C’est une question très osée à laquelle a tenté de répondre le chercheur Elyamine Settoul est maitre de conférences au Conservatoire national des arts et métiers et docteur en sciences politiques de l’Institut d’études politiques de Paris. Dans une longue contribution publiée dans le prestigieux média universitaire australien The Conversation , ce chercheur a décrypté les différences et similitudes entre la mouvance Daech et les groupes armés algériens.
Et d’après l’analyse de cet expert, comme en Algérie durant les années 90, une large part des combattants de Daech provenait « des territoires les plus relégués de leur société d’origine et ont été fascinés par l’utopie politico-religieuse du projet califal ». Le même chercheur en veut pour preuve afin d’étayer ses propos les statistiques de l’Unité de coordination de lutte antiterroriste (Uclat) qui sont, à cet égard, très instructives : parmi les 265 djihadistes français morts jusqu’en septembre 2017 dans les régions syro-irakiennes, près de 55 % de provenaient de zones urbaines reléguées et conjuguaient des difficultés sociales protéiformes (échec d’intégration, antécédents judiciaires).
« Mais ces deux mouvances présentent également de nombreuses divergences. L’une des plus frappantes concerne la sociologie ainsi que la nature des motivations des recrues. Le djihad algérien des années 1990 s’était cantonné à un recrutement de combattants nationaux essentiellement composé de hittistes, ces « teneurs de murs » désœuvrés et déclassés des grandes agglomérations », décrypte l’auteur de cette contribution selon lequel « avec près d’une centaine de nationalités, le vivier de recrutement de Daech a eu un caractère éminemment globalisé ».
En effet, Daech a formé « une mosaïque sociologique beaucoup plus complexe et hétérogène, agrégeant des jeunes hommes et femmes, attirés certes par le projet d’une société musulmane idéale mais également par des motifs aussi divers que la quête d’adrénaline, le désir d’escapisme, d’héroïsation ou encore de réparation (inceste, viols…) », constate le même chercheur qui ne manque pas de souligner enfin un important trait de distinction entre Daech et les groupes islamistes armés algériens des années 90.

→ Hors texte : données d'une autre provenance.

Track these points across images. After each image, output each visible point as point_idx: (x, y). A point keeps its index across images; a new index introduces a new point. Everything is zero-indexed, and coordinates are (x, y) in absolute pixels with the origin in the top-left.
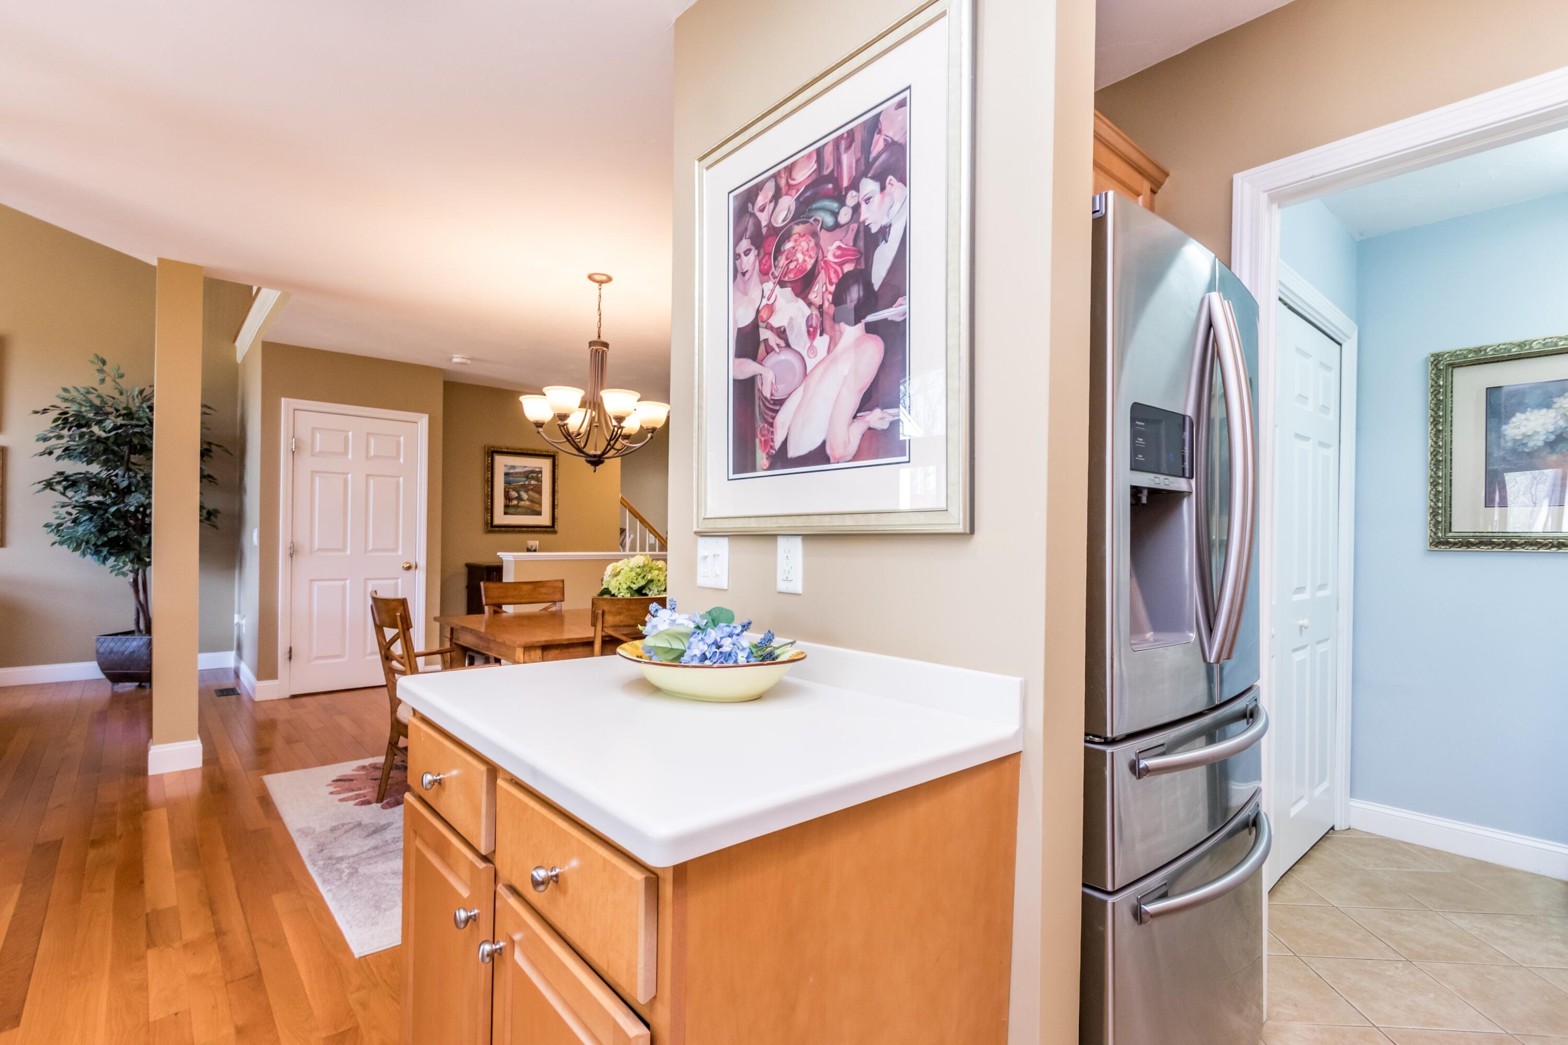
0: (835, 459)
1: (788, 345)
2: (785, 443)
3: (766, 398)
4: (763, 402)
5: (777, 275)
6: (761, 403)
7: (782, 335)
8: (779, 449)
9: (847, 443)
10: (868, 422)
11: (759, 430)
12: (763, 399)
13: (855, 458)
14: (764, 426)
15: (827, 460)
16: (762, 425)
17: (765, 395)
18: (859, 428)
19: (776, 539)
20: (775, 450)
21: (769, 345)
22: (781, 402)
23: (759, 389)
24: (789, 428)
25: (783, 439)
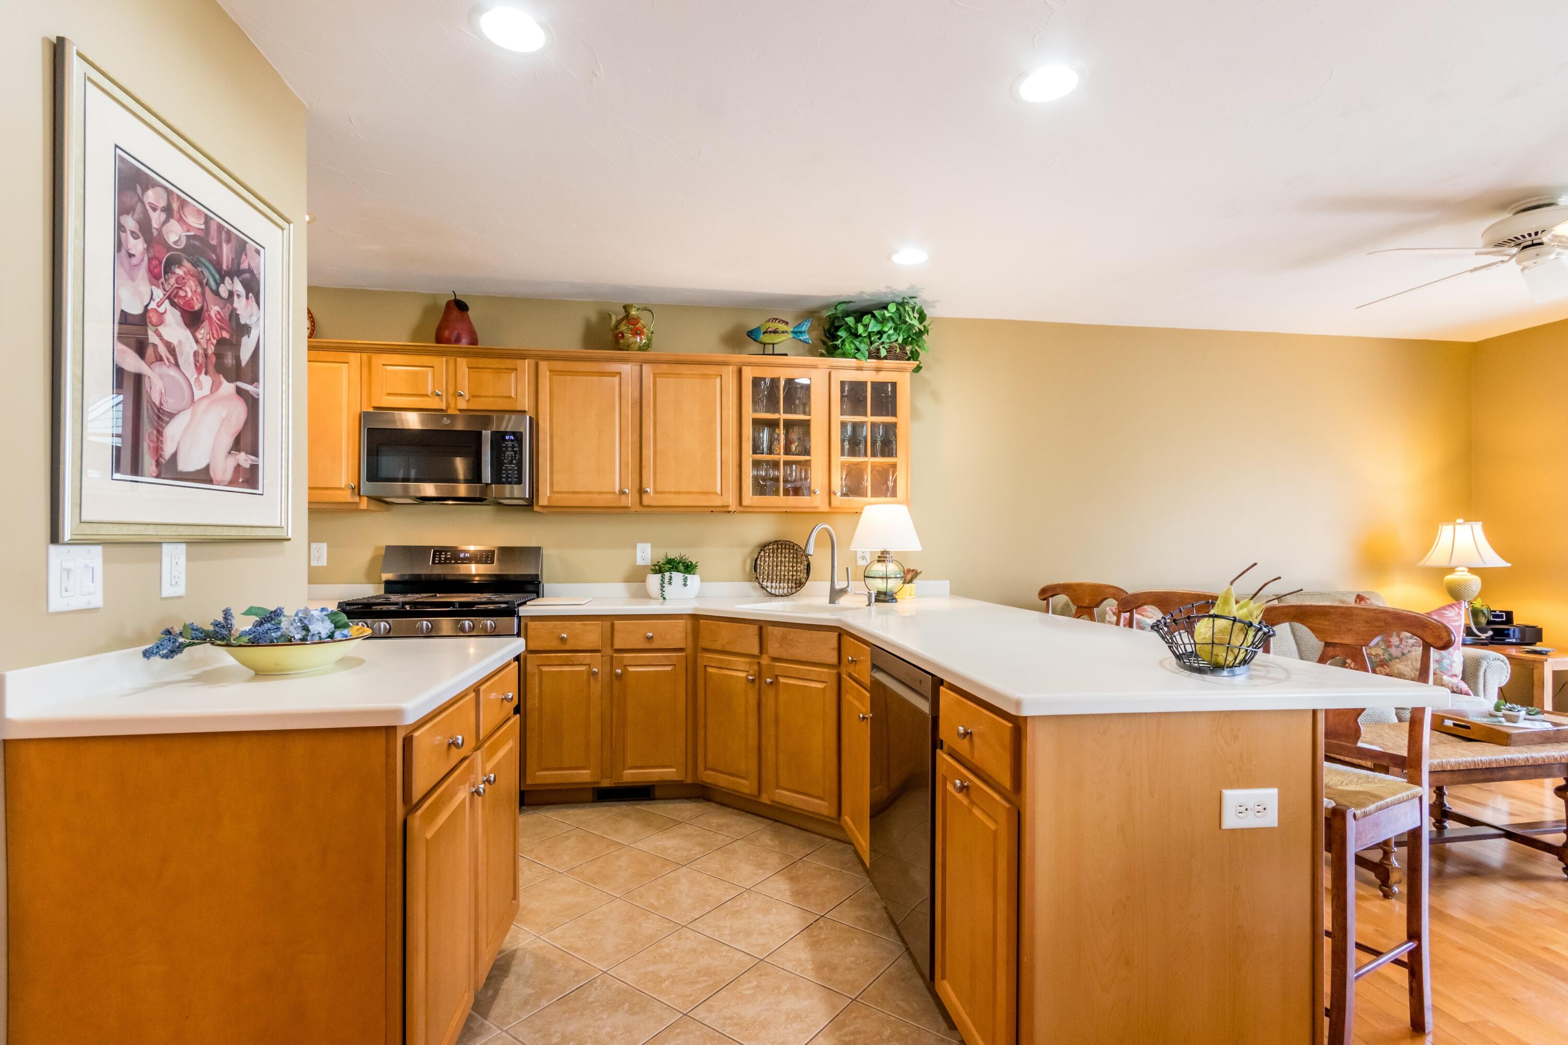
0: (216, 481)
1: (177, 365)
2: (174, 456)
3: (154, 404)
4: (151, 406)
5: (167, 289)
6: (149, 407)
7: (172, 353)
8: (169, 459)
9: (225, 471)
10: (237, 460)
11: (147, 435)
12: (152, 404)
13: (231, 483)
14: (152, 432)
15: (210, 481)
16: (150, 430)
17: (154, 400)
18: (231, 464)
19: (161, 546)
20: (165, 459)
21: (158, 351)
22: (172, 416)
23: (147, 391)
24: (178, 443)
25: (173, 451)
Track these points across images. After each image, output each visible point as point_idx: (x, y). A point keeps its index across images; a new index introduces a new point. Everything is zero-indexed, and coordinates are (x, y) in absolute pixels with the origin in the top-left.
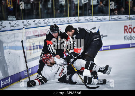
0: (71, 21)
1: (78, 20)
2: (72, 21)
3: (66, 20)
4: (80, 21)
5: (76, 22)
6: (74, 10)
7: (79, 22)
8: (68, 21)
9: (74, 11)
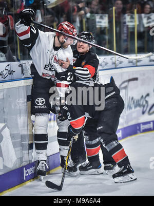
0: (121, 63)
1: (134, 61)
2: (123, 63)
3: (111, 61)
4: (138, 64)
5: (131, 64)
6: (126, 41)
7: (137, 66)
8: (114, 63)
9: (126, 43)
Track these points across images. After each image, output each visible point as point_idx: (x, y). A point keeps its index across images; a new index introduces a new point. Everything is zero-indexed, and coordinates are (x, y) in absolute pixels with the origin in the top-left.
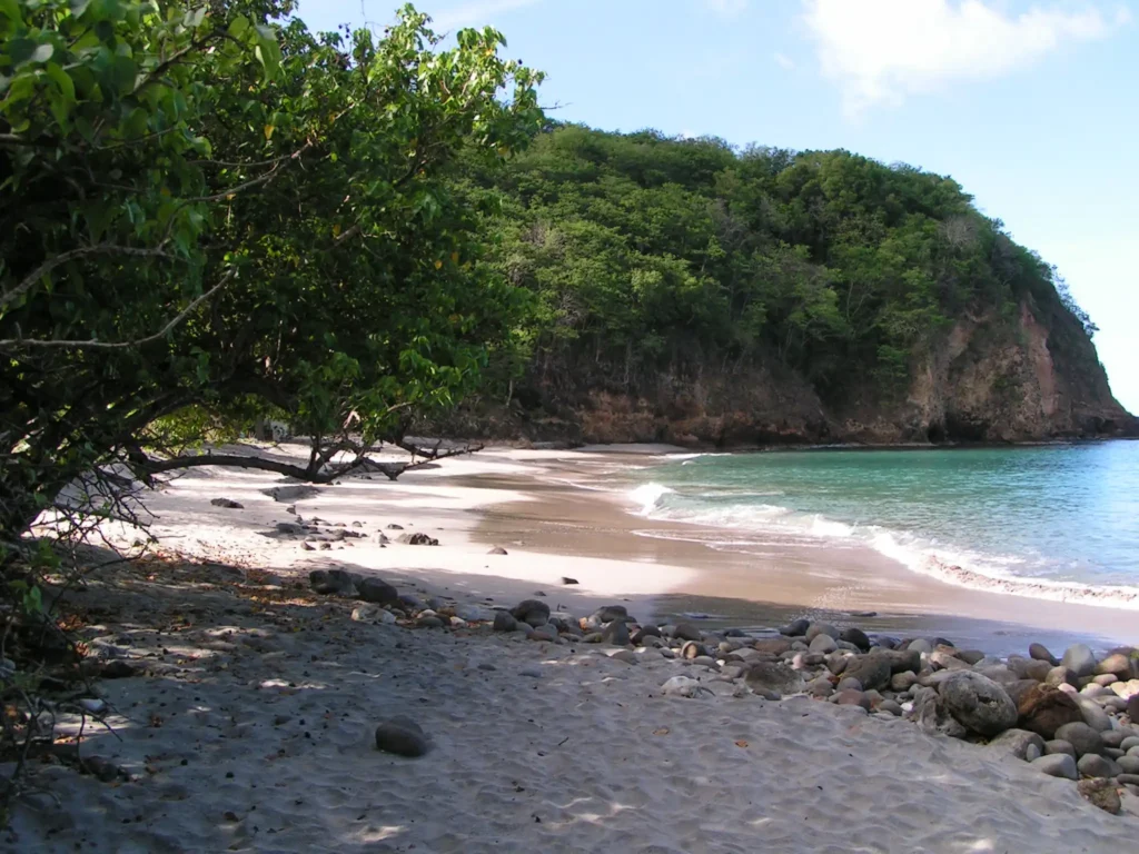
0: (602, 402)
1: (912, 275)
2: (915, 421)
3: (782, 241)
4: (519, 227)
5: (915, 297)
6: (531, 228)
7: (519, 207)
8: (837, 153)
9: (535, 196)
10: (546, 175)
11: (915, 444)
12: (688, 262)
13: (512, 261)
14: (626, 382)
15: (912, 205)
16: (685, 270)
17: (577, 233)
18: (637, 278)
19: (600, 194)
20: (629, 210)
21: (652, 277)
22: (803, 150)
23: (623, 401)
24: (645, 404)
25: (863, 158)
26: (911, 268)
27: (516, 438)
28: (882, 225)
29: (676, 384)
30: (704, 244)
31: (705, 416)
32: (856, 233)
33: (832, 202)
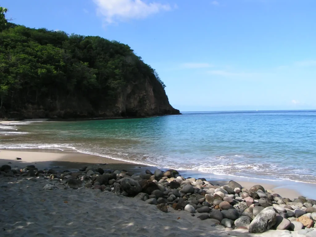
0: (29, 107)
1: (117, 71)
2: (118, 111)
3: (81, 61)
4: (4, 55)
5: (117, 77)
6: (8, 56)
7: (4, 49)
8: (97, 37)
9: (9, 46)
10: (12, 40)
11: (117, 117)
12: (54, 67)
13: (2, 65)
14: (36, 101)
15: (117, 52)
16: (53, 69)
17: (22, 58)
18: (39, 71)
19: (29, 46)
20: (37, 51)
21: (44, 71)
22: (87, 36)
23: (36, 106)
24: (42, 107)
25: (104, 39)
26: (117, 69)
27: (3, 118)
28: (109, 57)
29: (51, 101)
30: (59, 62)
31: (59, 110)
32: (101, 60)
33: (95, 51)
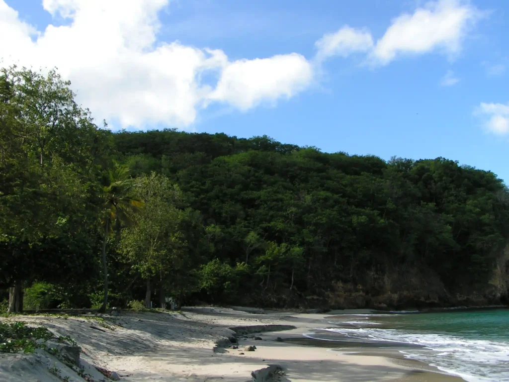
0: (338, 287)
1: (486, 218)
2: (494, 294)
3: (422, 201)
4: (291, 193)
5: (487, 228)
6: (297, 194)
7: (290, 184)
8: (438, 159)
9: (297, 179)
10: (301, 169)
11: (495, 306)
12: (379, 212)
13: (291, 211)
14: (351, 276)
15: (479, 185)
16: (378, 215)
17: (321, 197)
18: (354, 219)
19: (329, 178)
20: (345, 186)
21: (363, 219)
22: (418, 160)
23: (350, 286)
24: (361, 288)
25: (452, 161)
26: (484, 214)
27: (297, 307)
28: (465, 194)
29: (375, 276)
30: (385, 203)
31: (390, 293)
32: (452, 198)
33: (439, 183)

Ce trait distinctif « réside dans le mode de propagation des idées djihadistes ». « En Algérie, la radicalisation de la jeunesse s’est principalement réalisée à l’ombre des mosquées, seules véritables espaces d’expression et de contestation en dehors des radars étatiques. C’est à l’intérieur de ces espaces que se sont cristallisés et développés des discours de rupture véhiculant l’idée d’une altérité irrémédiable entre le « eux » et le « nous » », assure le chercheur Elyamine Settoul.
En revanche, avec Daech, les idées djihadistes se sont déployées de manière horizontale via des espaces de rencontre et de socialisation extrêmement variés (Internet, prisons, halls d’immeubles, clubs de sport..). « Ceci a eu pour effet de diluer le phénomène sur l’ensemble du corps social, le rendant par là même difficilement détectable par les services de renseignement », conclut enfin l’expert qui vient de défricher un terrain très complexe en nous fournissant des lectures novatrices concernant les dangers du radicalisme religieux.